What we talk about when we talk about rape

Students at Dickinson College marched across campus in March 2011 demanding the school deal more harshly with students who committed sexual offenses. (Jason Malmont / Associated Press)

When I was a young social psychologist and feminist in the 1970s, I never imagined that I would be asked to testify for the defense in a rape case. Rape laws at the time still included the “marital rape exemption,” with rape commonly defined as “an act of sexual intercourse with a female, not one’s wife, against her will and consent.” Men joked about this. “If you can’t rape your wife,” California state Sen. Bob Wilson said to a group of women in 1979, “who can you rape?”

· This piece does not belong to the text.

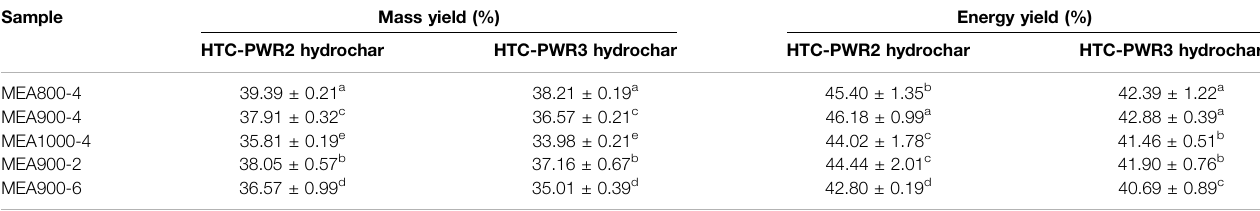
TABLE 4 | The mass and energy yields of wheat straw hydrochar after microwave energy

Making the nation aware of the reality and brutality of rape — in a time of jokes, nonsensical theories and misogynist laws — was an arduous task, so it put me in a state of cognitive dissonance when a female defense attorney asked me to work with her on a case. Her client had been accused of raping a woman he had fired for incompetence.

The plaintiff had ready responses to the defense attorney’s questions. Why did she wait a month after her dismissal to file charges against him? She was traumatized. Why didn’t she report it at the time to anyone she knew, or a doctor? She was ashamed. Why didn’t she have emotional or physical symptoms then or afterward? The absence of symptoms is a symptom of “rape trauma syndrome.”